Enabling Single-Signon

This tutorial explains the Single-Signon of ONAP Portal, and how to enable it in our sample application.

When a user logs in using the ONAP Portal Login, a cookie is created to record the logged-in session, and it includes the username and other parameters.

In our tutorial app so far we used “http://app-host:port/epsdk-app-os/login.htm” to login into the application.

This is called the external login, which is used a backdoor for developers to test the applications in a local environment, without having the entire Portal.

Now, when the application is ready and onboarded on to the Portal, we can now use “http://app_host:port/epsdk-app-os/welcome.htm” as the application onboarding URL in ONAP Portal.

Onboarding steps can be found here https://wiki.onap.org/display/DW/Application+Onboarding#ApplicationOnboarding-addapp.

The welcome.htm page code will try to read the session cookie from the browser to detect if there is a user that’s already logged-in into the ONAP Portal.

If a cookie is found, then this means a user is already logged-in to the ONAP Portal and the application welcome.htm page will display showing the application frontend in a tab inside ONAP Portal.

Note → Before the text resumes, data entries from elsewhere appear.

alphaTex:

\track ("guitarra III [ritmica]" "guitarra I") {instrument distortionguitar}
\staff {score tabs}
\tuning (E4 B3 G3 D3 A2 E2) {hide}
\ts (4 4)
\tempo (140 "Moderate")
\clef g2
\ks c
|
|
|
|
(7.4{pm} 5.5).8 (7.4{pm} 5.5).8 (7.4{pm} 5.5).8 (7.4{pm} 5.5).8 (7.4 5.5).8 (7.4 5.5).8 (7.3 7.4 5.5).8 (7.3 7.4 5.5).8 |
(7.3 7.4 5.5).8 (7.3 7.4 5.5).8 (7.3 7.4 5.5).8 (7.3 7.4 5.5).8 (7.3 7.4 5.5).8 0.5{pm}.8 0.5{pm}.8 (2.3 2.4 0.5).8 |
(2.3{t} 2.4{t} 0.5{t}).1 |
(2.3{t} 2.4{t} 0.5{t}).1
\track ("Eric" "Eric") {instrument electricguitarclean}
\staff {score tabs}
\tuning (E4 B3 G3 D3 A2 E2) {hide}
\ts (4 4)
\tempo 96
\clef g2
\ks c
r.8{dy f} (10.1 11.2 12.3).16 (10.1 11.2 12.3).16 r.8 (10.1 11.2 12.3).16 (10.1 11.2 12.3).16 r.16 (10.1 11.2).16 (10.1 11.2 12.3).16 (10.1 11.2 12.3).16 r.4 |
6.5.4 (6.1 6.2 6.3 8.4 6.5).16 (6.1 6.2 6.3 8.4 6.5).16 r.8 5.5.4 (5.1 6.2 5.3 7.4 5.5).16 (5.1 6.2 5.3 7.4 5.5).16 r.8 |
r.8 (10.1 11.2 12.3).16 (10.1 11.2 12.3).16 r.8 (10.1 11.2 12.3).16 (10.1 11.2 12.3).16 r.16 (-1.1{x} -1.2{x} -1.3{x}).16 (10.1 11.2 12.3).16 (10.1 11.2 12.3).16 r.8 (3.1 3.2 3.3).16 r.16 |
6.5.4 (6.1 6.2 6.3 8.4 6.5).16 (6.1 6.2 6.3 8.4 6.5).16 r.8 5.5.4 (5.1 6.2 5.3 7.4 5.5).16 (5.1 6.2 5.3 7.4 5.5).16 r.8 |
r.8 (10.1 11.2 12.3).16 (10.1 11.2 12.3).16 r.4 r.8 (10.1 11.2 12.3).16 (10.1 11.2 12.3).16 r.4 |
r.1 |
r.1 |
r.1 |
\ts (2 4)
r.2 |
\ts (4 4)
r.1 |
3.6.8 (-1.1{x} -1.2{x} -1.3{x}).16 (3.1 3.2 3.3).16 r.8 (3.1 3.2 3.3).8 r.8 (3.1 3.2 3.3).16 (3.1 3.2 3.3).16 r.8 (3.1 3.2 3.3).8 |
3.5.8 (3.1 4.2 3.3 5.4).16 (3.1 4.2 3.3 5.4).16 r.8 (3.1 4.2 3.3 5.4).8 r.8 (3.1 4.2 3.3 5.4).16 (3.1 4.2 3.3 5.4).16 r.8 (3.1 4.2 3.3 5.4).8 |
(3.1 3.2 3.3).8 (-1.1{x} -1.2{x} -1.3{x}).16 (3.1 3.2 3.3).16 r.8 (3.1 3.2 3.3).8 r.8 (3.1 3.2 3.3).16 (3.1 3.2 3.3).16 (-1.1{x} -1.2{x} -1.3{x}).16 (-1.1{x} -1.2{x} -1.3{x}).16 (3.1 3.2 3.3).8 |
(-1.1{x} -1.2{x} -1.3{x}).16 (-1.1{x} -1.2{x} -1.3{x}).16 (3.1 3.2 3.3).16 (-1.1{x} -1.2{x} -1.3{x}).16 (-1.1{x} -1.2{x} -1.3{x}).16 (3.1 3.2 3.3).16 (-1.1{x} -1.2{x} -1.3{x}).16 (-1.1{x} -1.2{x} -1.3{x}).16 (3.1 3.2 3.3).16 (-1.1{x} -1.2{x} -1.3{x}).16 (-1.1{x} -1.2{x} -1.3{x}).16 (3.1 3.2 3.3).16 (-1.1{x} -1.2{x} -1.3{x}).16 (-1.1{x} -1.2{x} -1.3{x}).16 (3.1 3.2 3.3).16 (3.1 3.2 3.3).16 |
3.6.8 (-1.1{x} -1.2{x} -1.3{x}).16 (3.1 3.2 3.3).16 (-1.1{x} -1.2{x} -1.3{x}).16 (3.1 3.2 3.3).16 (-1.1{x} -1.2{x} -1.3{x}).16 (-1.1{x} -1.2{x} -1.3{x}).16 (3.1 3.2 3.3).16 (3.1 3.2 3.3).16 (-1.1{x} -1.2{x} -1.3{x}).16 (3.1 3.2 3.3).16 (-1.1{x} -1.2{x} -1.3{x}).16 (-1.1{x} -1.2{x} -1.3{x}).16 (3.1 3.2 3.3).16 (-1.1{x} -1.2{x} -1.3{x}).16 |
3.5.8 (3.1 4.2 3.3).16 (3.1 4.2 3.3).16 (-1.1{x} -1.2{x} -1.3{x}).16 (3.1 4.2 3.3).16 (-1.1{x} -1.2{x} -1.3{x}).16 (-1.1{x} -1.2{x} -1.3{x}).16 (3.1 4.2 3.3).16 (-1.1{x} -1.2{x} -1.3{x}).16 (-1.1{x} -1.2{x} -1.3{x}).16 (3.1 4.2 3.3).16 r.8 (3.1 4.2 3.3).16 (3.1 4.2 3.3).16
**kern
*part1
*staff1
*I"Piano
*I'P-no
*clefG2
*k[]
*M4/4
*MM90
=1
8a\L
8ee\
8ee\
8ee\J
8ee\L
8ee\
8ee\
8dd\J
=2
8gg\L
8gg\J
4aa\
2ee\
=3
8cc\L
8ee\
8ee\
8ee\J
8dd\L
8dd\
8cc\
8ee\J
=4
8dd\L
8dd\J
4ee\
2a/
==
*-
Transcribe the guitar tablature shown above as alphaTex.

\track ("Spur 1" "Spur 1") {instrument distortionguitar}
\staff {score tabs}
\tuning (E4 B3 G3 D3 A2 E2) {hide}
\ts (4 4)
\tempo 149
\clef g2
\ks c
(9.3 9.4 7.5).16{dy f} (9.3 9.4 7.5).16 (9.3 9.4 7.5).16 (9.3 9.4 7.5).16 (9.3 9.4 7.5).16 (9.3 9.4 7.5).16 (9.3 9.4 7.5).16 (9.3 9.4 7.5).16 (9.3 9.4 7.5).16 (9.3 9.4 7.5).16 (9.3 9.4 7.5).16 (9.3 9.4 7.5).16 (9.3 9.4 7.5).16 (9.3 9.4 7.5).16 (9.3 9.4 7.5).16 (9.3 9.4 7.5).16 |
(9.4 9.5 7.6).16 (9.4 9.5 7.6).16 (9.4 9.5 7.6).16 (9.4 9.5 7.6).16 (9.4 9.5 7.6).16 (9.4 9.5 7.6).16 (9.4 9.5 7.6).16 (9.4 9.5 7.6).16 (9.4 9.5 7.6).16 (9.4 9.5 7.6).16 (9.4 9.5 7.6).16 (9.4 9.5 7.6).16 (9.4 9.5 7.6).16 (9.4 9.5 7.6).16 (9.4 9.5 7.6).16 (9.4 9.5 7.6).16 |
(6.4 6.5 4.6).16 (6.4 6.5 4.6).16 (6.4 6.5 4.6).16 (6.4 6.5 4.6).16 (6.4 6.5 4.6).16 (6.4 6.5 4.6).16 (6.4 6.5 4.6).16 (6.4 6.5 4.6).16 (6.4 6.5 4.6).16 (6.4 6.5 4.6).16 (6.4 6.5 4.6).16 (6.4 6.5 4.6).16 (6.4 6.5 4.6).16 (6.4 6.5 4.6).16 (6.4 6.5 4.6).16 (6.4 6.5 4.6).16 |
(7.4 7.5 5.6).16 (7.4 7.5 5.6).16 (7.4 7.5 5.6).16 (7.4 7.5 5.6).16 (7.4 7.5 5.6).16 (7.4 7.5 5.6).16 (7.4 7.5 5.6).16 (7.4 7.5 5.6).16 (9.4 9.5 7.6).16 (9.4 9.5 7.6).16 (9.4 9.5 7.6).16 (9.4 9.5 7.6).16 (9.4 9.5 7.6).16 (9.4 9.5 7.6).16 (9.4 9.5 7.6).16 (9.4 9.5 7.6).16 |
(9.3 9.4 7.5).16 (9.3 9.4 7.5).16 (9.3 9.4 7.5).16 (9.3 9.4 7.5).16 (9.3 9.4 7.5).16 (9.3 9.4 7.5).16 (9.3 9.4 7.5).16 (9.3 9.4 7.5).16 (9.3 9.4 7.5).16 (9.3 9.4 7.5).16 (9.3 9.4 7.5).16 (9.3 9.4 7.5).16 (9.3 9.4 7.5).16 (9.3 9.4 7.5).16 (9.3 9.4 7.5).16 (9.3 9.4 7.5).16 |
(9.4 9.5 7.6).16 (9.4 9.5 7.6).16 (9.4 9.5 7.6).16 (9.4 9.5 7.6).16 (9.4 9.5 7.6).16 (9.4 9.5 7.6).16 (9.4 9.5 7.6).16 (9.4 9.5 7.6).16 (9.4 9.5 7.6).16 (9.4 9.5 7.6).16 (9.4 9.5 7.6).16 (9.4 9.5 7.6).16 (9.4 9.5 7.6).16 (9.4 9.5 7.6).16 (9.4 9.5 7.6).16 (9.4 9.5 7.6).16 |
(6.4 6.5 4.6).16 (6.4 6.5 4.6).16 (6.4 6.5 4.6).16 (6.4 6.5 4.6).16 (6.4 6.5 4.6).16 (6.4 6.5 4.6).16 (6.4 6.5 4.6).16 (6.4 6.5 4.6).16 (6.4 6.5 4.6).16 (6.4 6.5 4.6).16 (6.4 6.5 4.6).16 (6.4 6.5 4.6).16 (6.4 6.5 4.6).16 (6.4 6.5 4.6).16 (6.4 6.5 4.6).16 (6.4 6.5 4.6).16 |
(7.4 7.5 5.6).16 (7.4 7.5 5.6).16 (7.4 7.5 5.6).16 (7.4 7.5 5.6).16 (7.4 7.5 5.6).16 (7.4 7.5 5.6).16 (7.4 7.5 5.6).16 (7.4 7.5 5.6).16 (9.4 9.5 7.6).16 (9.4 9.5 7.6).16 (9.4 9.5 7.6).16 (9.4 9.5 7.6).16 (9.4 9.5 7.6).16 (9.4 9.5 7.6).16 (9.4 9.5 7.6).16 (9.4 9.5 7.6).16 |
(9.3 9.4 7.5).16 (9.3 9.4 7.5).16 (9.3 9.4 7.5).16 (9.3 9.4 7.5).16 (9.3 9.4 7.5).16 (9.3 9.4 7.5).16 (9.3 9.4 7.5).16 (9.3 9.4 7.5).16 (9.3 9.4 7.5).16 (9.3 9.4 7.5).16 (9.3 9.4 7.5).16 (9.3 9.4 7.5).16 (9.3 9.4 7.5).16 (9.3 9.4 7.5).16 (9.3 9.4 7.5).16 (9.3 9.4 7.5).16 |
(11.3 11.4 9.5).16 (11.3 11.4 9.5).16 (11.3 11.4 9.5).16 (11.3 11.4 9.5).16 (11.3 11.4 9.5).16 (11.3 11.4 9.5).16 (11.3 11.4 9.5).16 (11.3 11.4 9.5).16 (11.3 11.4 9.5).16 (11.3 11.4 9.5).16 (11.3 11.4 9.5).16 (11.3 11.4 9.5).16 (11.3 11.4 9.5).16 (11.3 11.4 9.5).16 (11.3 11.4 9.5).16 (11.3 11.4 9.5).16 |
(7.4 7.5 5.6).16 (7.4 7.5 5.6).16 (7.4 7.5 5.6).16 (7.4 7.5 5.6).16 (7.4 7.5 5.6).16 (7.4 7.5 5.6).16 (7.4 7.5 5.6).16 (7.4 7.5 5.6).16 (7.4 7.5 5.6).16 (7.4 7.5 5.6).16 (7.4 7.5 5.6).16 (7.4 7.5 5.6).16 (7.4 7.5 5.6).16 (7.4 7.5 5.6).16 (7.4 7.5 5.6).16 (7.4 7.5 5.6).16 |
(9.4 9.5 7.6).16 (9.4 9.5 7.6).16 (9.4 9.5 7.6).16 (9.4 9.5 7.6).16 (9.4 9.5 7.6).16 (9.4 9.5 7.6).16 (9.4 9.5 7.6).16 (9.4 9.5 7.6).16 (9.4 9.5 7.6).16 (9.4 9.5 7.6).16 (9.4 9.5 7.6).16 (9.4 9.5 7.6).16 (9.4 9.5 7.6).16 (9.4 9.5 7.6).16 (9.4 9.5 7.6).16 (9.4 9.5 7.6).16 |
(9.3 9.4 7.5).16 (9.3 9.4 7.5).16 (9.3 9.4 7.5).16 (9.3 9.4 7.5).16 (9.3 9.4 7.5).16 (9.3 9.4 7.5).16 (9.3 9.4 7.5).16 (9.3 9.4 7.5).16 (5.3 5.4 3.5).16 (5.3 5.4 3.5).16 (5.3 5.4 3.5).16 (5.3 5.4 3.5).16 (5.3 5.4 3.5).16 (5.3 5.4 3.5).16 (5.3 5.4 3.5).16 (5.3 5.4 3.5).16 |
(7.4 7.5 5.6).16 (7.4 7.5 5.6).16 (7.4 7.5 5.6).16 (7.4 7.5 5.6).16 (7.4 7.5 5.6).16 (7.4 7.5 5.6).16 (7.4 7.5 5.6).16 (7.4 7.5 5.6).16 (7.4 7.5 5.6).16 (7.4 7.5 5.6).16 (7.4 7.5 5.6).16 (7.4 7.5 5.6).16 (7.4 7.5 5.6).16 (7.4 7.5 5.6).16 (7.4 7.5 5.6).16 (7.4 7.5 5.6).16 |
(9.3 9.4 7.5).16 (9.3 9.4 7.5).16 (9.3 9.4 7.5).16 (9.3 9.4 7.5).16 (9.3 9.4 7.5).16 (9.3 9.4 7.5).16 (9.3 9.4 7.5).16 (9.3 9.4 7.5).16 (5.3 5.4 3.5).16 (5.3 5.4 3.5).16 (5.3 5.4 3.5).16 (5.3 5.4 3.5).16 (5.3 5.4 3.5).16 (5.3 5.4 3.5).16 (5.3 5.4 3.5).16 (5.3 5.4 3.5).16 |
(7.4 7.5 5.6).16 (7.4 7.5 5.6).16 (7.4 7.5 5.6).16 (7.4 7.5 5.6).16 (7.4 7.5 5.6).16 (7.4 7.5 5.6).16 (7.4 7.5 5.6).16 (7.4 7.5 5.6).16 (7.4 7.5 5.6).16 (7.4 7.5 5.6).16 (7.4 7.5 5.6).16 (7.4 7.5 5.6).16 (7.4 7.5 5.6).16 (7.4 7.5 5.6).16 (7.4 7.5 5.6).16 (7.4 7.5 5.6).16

However, if a cookie is not found, the code will look for the redirect URL listed in the WEB-INFO/classes/portal.properties file.

Assuming the ecomp_redirect_url = http://portal.api.simpledemo.onap.org:8989/ONAPPORTAL/login.htm for Amsterdam release, then, the user will be redirected to the ONAP Portal login page to log in.

If the user login succeeds, the Portal login page will redirect the user back to the Application welcome page.

This should enable the application to use the Portal’s Single Signon.

Note that the ONAP Portal and its on-boarded application must be on the same domain (e.g. *.simpledemo.onap.org) to take advantage of the Single Signon.

Otherwise, if the application is hosted in a different domain, its code will not be able to read ONAP Portal session cookies.

Due to security reasons the ONAP Portal restricts to one domain (defined in the properties) across the applications on-boarded to it.

However, if the application is not interested in single signon feature, then the new application can be always be on-boarded as a “Hyperlink only application” which will be opened into a new browser rather than the internal Portal’s tab.